The LARGE majority of stolen accounts on ROBLOX are just scam sites, so of course SMS wil prevent this, and you shouldn’t dismiss extra security just because it’s not the best security possible.
The account break-ins can be prevented easily if people use different passwords for different web services and make sure that their usernames for different services aren’t comparable (e.g. your email prefix is not related to your ROBLOX username).

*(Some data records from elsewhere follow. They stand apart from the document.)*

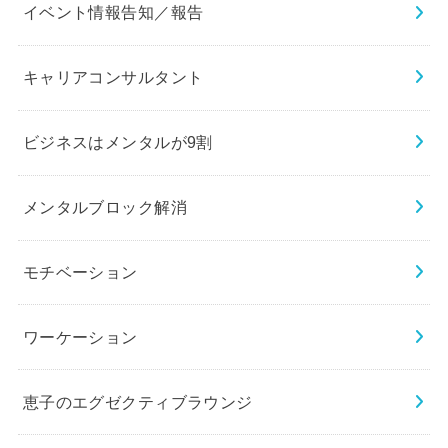
イベント情報告知／報告
キャリアコンサルタント
ビジネスはメンタルが9割
メンタルブロック解消
モチベーション
ワーケーション
恵子のエグゼクティブラウンジ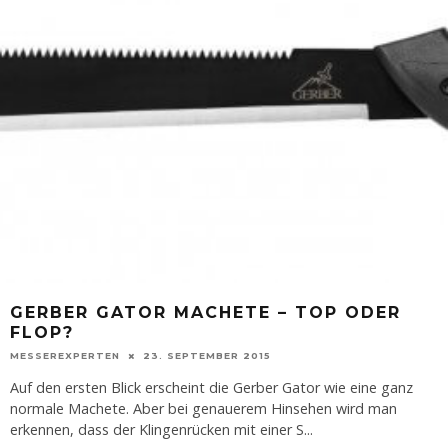
GERBER GATOR MACHETE – TOP ODER
FLOP?
MESSEREXPERTEN
23. SEPTEMBER 2015
Auf den ersten Blick erscheint die Gerber Gator wie eine ganz
normale Machete. Aber bei genauerem Hinsehen wird man
erkennen, dass der Klingenrücken mit einer S
...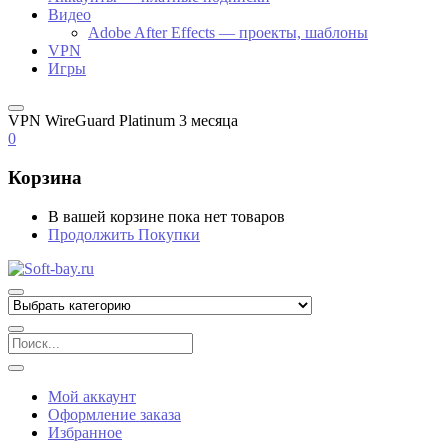
Видео
Adobe After Effects — проекты, шаблоны
VPN
Игры
VPN WireGuard Platinum 3 месяца
0
Корзина
В вашей корзине пока нет товаров
Продолжить Покупки
Мой аккаунт
Оформление заказа
Избранное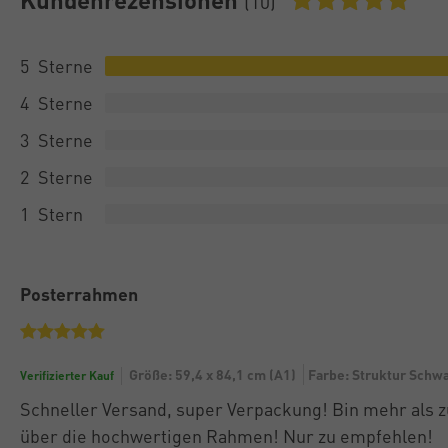
(10)
5
4
3
2
1
Posterrahmen
Größe: 59,4 x 84,1 cm (A1)
Farbe: Struktur Schwa
Verifizierter Kauf
Schneller Versand, super Verpackung! Bin mehr als z
über die hochwertigen Rahmen! Nur zu empfehlen!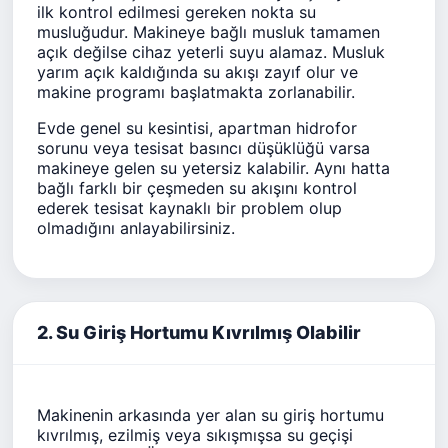
ilk kontrol edilmesi gereken nokta su
musluğudur. Makineye bağlı musluk tamamen
açık değilse cihaz yeterli suyu alamaz. Musluk
yarım açık kaldığında su akışı zayıf olur ve
makine programı başlatmakta zorlanabilir.
Evde genel su kesintisi, apartman hidrofor
sorunu veya tesisat basıncı düşüklüğü varsa
makineye gelen su yetersiz kalabilir. Aynı hatta
bağlı farklı bir çeşmeden su akışını kontrol
ederek tesisat kaynaklı bir problem olup
olmadığını anlayabilirsiniz.
2. Su Giriş Hortumu Kıvrılmış Olabilir
Makinenin arkasında yer alan su giriş hortumu
kıvrılmış, ezilmiş veya sıkışmışsa su geçişi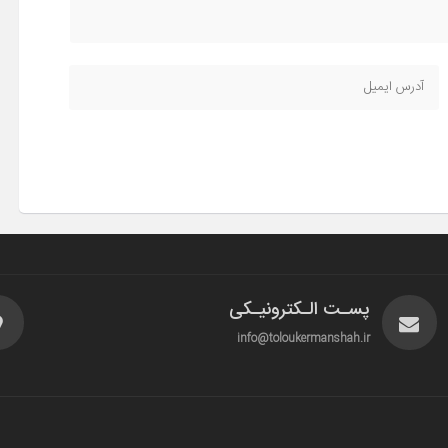
پسـت الـکترونیـکی
info@toloukermanshah.ir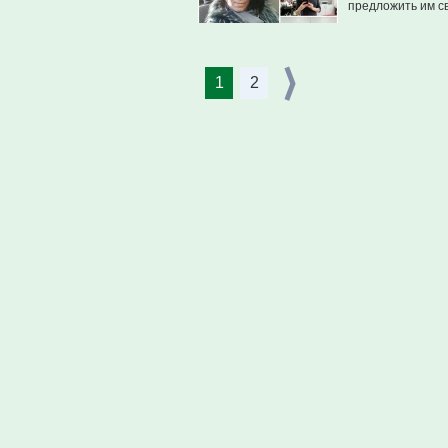
предложить им с
1
2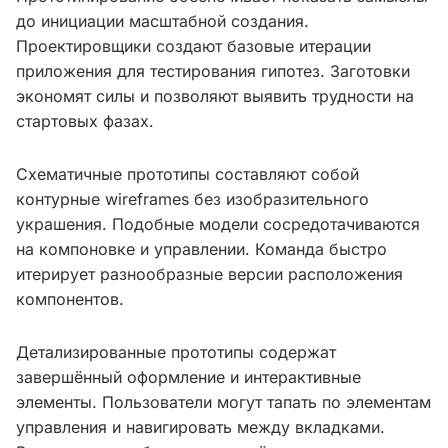
до инициации масштабной создания.
Проектировщики создают базовые итерации
приложения для тестирования гипотез. Заготовки
экономят силы и позволяют выявить трудности на
стартовых фазах.
Схематичные прототипы составляют собой
контурные wireframes без изобразительного
украшения. Подобные модели сосредотачиваются
на компоновке и управлении. Команда быстро
итерирует разнообразные версии расположения
компонентов.
Детализированные прототипы содержат
завершённый оформление и интерактивные
элементы. Пользователи могут тапать по элементам
управления и навигировать между вкладками.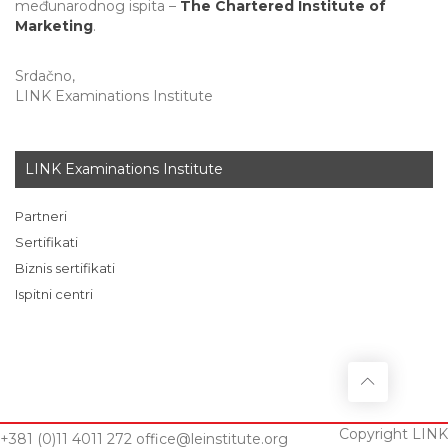
međunarodnog ispita –
The Chartered Institute of
Marketing
.
Srdačno,
LINK Examinations Institute
LINK Examinations Institute
Partneri
Sertifikati
Biznis sertifikati
Ispitni centri
Copyright LINK
+381 (0)11 4011 272
office@leinstitute.org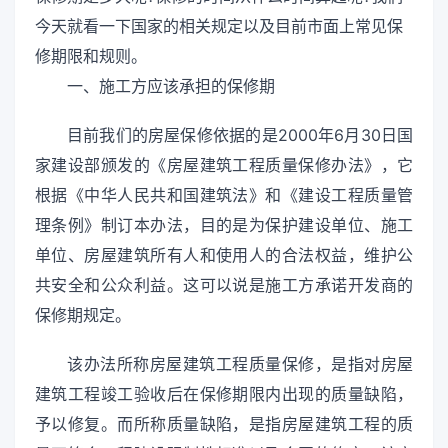
今天就看一下国家的相关规定以及目前市面上常见保
修期限和规则。
一、施工方应该承担的保修期
目前我们的房屋保修依据的是2000年6月30日国
家建设部颁发的《房屋建筑工程质量保修办法》，它
根据《中华人民共和国建筑法》和《建设工程质量管
理条例》制订本办法，目的是为保护建设单位、施工
单位、房屋建筑所有人和使用人的合法权益，维护公
共安全和公众利益。这可以说是施工方承诺开发商的
保修期规定。
该办法所称房屋建筑工程质量保修，是指对房屋
建筑工程竣工验收后在保修期限内出现的质量缺陷，
予以修复。而所称质量缺陷，是指房屋建筑工程的质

This has been posted here so many times as well.
Either way, they’re not going to speed up the development of this just because one guy got hacked in the past 24 hours, and I would feel really uncomfortable if they released a feature too early that could have a major negative impact when not implemented and tested thoroughly and properly.
Yes with the recent events, it is clear this needs to be prioritized after having been put off for an entire year.
I got to be the first hand witness of this and I am sure Roblox’s moderation team is going through a great deal to settle the damages of what happened.
Not to mention, the same attacker has attacked again with the same methods on another developer immediately a day after me.
You can be completely safe by using a browser password manager with randomly generated passwords. That’s the best way to foolproof your account security against yourself: you can’t choose a bad password since you don’t choose the password at all, and you can’t fall for phishing attacks because your password is only filled in automatically on the correct website. This is what I do, it’s also more convenient because I don’t need to remember the passwords at all, don’t need to choose them and don’t need to fill them in. I also cannot lose access to my accounts because I have encrypted copies of the password database backed up in various places automatically every week!
And then you can brag about having 60-character passwords. Of course programs running on my computer can access the passwords (they’re encrypted when stored however), but that’d also be true if I filled them in manually. You can’t expect any account security if your computer is compromised, two-factor authentication doesn’t help with that.
No system can make you absolutely positive that you’re the only one able to use it except specialized hardware tokens (e.g. Yubikeys) or keeping an asymmetric public-key cryptography private key on a computer which is never connected to the Internet. “Two-factor” authentication is just a metaphor to make users understand that two-factor authentication gives them more security, but it isn’t really about “something you own” any more than passwords are about “something you know”. There is no way, barring funny quantum experiments that allow Alice and Bob to detect when a man-in-the-middle is intercepting a communication between two quantum devices, for a website to know that a given action or request really comes from the user physically owning a phone. I’m not being the devil’s advocate, I’m talking about realistic attack scenarios that are not accounted for in the threat model. SMS networks are insecure, your mobile phone can be compromised (probably is, depending on what is meant by that), your account can be compromised temporarily with the token by someone with remote or physical access to your computer, etc. I’d consider web-based two-factor authentication with TOTP done with a properly secured computer more secure than SMS-based authentication, I’ve already explained why in previous posts.